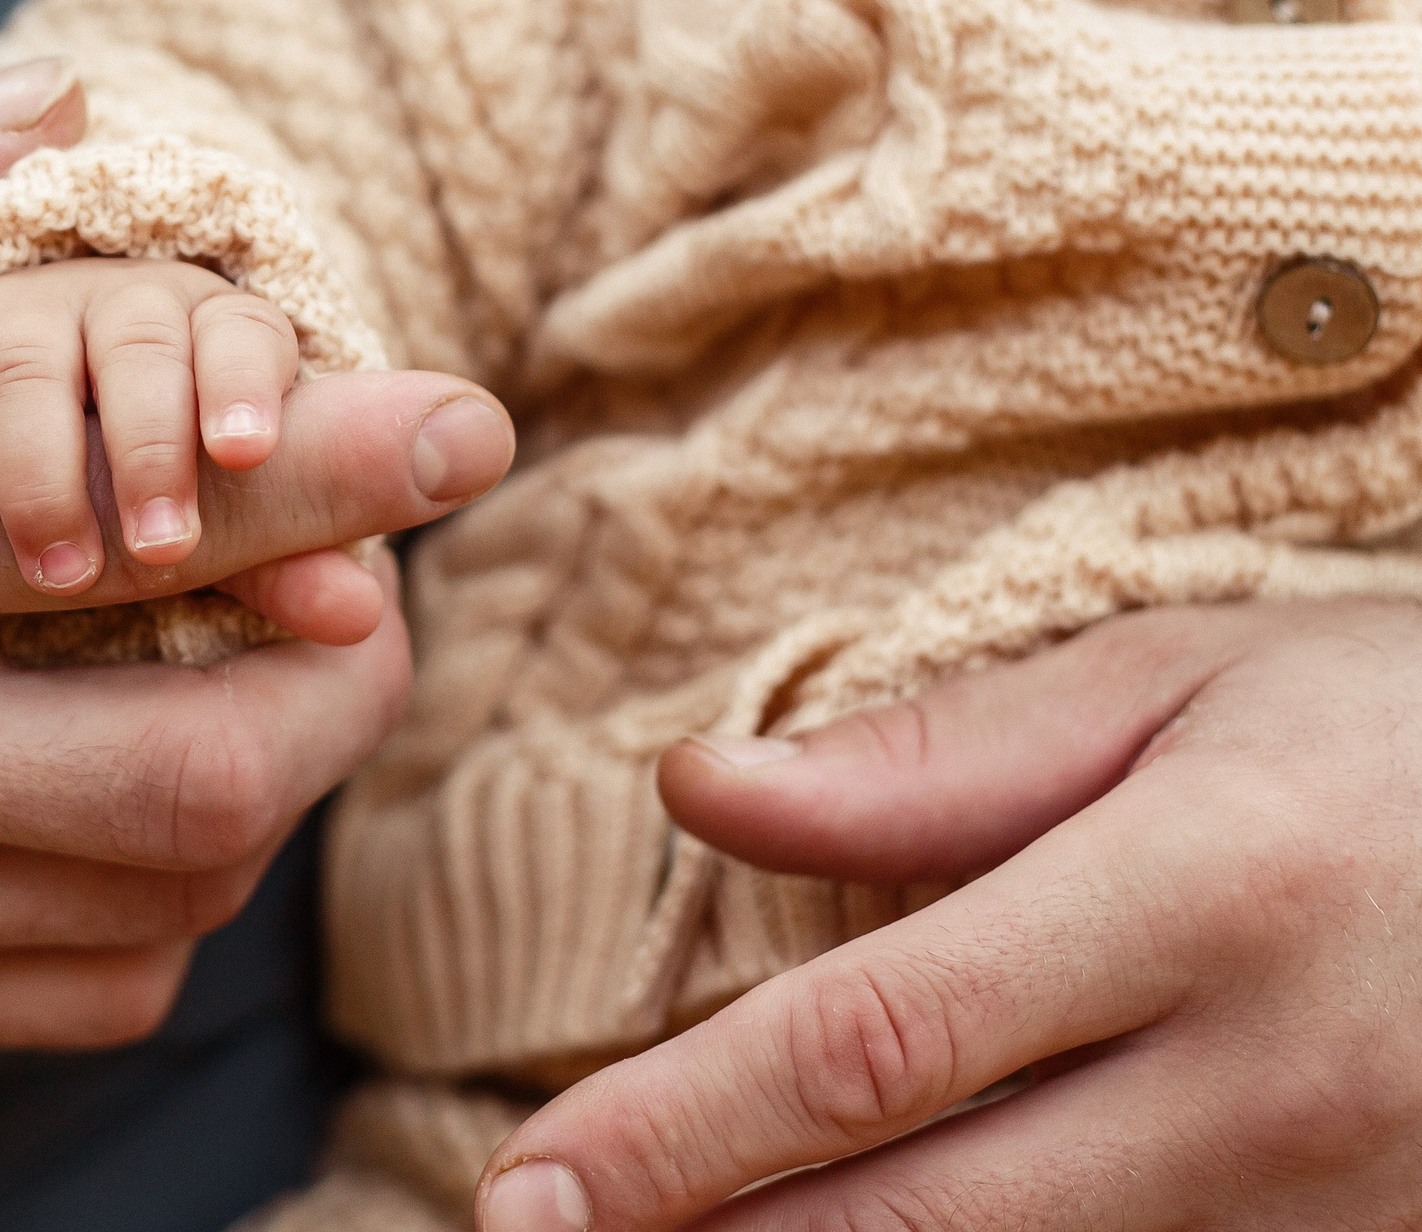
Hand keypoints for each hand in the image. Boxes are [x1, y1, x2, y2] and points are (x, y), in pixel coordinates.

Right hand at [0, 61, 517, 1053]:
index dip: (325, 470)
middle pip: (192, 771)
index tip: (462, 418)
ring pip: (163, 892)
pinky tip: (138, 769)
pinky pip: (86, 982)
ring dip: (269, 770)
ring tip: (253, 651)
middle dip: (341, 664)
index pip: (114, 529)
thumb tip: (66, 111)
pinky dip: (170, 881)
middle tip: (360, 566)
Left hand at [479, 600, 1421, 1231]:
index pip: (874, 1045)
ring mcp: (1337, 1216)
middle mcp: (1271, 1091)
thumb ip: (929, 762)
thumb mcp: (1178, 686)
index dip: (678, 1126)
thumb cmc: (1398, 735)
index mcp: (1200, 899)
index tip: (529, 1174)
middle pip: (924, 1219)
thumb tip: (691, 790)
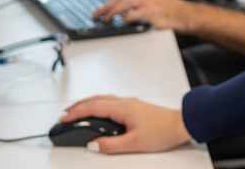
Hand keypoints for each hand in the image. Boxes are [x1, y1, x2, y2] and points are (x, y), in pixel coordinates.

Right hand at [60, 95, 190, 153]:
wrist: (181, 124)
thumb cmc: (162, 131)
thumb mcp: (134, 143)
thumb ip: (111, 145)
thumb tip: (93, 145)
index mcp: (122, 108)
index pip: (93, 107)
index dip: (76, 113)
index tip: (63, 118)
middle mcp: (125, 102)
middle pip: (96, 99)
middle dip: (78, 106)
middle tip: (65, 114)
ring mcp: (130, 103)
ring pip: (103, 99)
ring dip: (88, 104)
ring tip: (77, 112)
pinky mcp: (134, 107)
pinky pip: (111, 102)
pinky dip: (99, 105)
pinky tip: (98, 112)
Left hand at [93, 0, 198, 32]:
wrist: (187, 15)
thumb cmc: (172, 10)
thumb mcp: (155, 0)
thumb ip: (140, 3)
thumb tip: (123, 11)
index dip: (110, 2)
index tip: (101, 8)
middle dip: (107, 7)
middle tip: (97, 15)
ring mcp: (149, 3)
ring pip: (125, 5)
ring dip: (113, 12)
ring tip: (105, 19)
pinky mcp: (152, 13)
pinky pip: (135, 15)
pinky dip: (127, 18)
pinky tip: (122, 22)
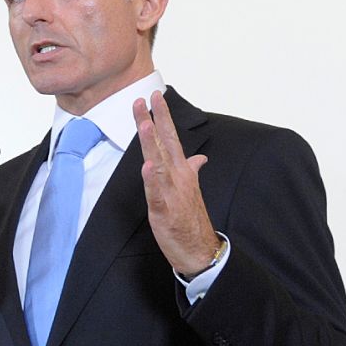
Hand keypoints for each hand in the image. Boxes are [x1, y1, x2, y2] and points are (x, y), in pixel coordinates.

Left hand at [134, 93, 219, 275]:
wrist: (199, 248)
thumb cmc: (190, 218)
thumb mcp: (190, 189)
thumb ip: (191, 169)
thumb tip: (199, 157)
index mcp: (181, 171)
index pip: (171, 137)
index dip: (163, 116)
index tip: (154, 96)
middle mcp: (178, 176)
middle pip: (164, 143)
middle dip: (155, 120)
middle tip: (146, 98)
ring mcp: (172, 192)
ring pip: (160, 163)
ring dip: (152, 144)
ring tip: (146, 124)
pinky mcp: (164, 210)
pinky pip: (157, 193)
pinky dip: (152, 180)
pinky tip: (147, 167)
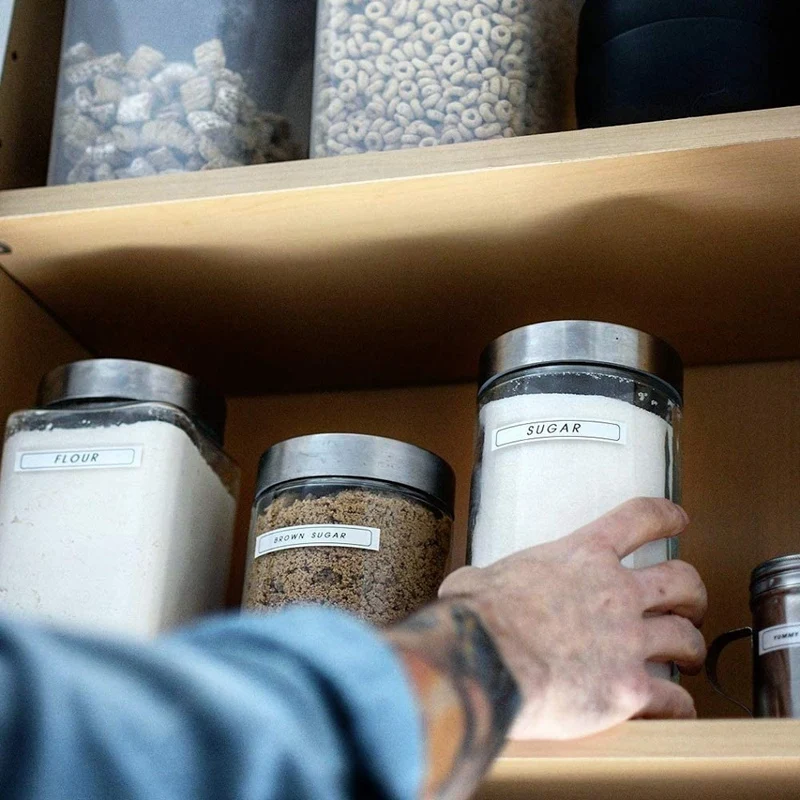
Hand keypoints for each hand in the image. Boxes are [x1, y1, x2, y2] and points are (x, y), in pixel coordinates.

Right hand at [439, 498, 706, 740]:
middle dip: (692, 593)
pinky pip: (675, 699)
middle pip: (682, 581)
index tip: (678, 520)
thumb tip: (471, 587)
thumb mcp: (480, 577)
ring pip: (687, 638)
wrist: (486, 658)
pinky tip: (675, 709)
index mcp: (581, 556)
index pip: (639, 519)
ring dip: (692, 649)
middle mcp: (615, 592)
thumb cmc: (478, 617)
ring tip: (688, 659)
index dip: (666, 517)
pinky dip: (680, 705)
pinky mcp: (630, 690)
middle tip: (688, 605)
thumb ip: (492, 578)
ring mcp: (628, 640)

######

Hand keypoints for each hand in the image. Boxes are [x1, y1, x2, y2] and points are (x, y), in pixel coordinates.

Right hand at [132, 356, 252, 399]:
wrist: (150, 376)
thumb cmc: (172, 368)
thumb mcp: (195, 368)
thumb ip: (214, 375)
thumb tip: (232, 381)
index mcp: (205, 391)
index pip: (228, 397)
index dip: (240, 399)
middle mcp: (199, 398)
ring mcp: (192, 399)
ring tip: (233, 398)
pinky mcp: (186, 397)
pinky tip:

######

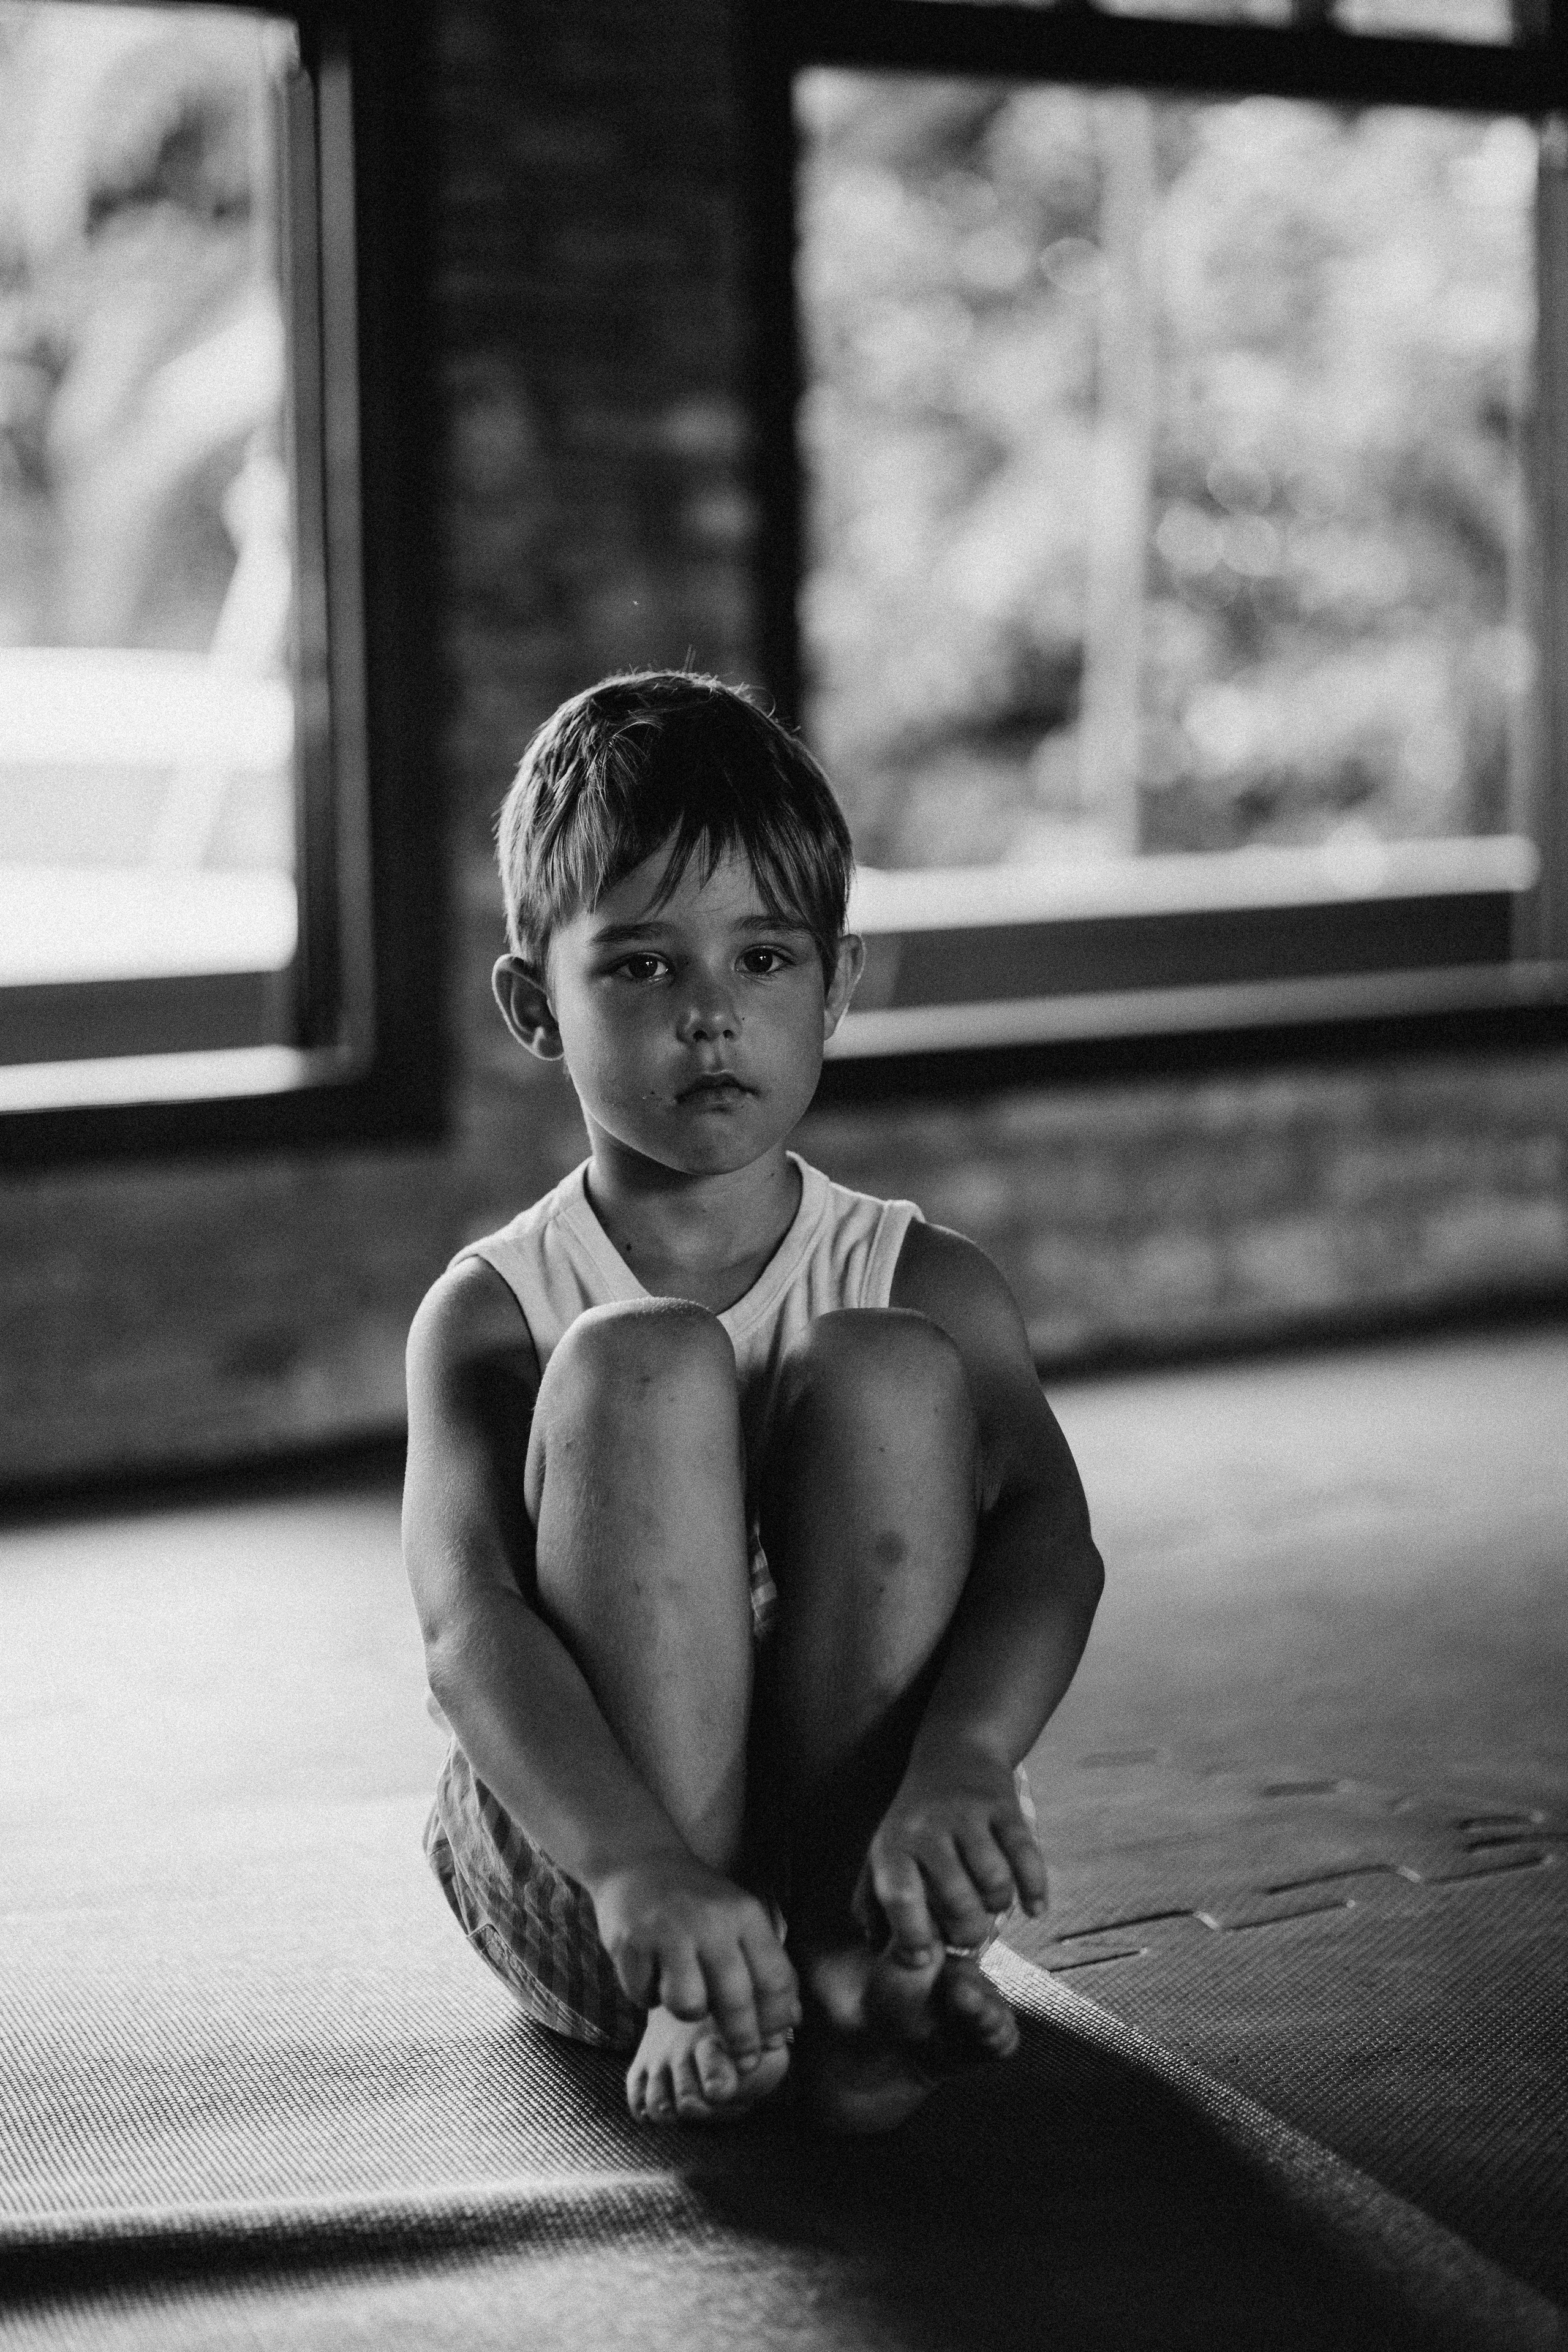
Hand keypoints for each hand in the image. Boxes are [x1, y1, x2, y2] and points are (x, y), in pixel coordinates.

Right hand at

######

• **EXERCISE REQUIREMENTS**: Everything between and including the line above containing "thumb tip: (93, 145)" and the line containing "middle mcp: (615, 592)" should be reproduced exactly, with pictures excluded.

• **RESPONSE**:
thumb tip: (93, 145)
index mcp: (122, 108)
index pip: (93, 107)
index dip: (76, 113)
index tip: (63, 118)
middle mcp: (125, 102)
middle pip: (96, 99)
middle dip: (78, 106)
middle tip: (65, 114)
ring mcp: (130, 103)
ring pip: (103, 99)
ring dip: (88, 104)
ring tip: (77, 112)
pinky mcp: (134, 107)
pinky pip: (111, 102)
pinky dip: (99, 105)
pinky tip: (98, 112)
Left hand at [93, 0, 198, 32]:
wrist: (187, 15)
thumb cmc: (172, 10)
thumb mcp: (155, 0)
thumb ip: (140, 3)
thumb tip: (123, 11)
index dip: (110, 2)
index tip: (101, 8)
middle dip: (107, 7)
middle tip: (97, 15)
ring mcp: (149, 3)
ring pip: (125, 5)
ring dip: (113, 12)
ring tip: (105, 19)
pinky mcp: (152, 13)
pinky pip: (135, 15)
pinky dip: (127, 18)
pinky tip: (122, 22)
Hand keypoints for each hand in the image. Boxes are [x1, y1, x2, y2] and points are (x, y), in pixel coordinates.

Left hand at [134, 93, 219, 275]:
wrist: (199, 248)
thumb cmc: (190, 218)
thumb mcp: (190, 189)
thumb ip: (191, 169)
thumb tip: (199, 157)
index mcp: (181, 171)
index pip: (171, 137)
index dip: (163, 116)
index tip: (154, 96)
middle mcp: (178, 176)
middle pip: (164, 143)
middle dip: (155, 120)
middle tip: (146, 98)
ring mcp: (172, 192)
ring pip: (160, 163)
ring dip: (152, 144)
ring tip: (146, 124)
pinky mcp: (164, 210)
pinky pip: (157, 193)
pinky dip: (152, 180)
pinky tip: (147, 167)
Hand keypoints for each hand in the image. Boxes are [x1, y1, x2, y2] and points are (x, y), in pixel coordinates.

Right hand at [439, 498, 706, 740]:
middle dip: (692, 593)
pinky pip: (675, 699)
middle pip: (682, 581)
index tip: (678, 520)
thumb tip: (471, 587)
thumb mcp: (480, 577)
ring pip: (687, 638)
wrist: (486, 658)
pinky tip: (675, 709)
index mcp: (581, 556)
index pip: (639, 519)
ring dip: (692, 649)
middle mcp: (615, 592)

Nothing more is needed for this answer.